Task requirements:
Every line of the following records that includes "Sammlung" should be copied.
··········
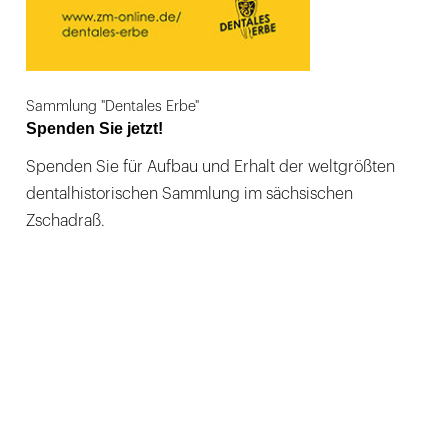
Sammlung "Dentales Erbe"
Spenden Sie jetzt!
Spenden Sie für Aufbau und Erhalt der weltgrößten
dentalhistorischen Sammlung im sächsischen
Zschadraß.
··········
Exercise response:
Sammlung "Dentales Erbe"
dentalhistorischen Sammlung im sächsischen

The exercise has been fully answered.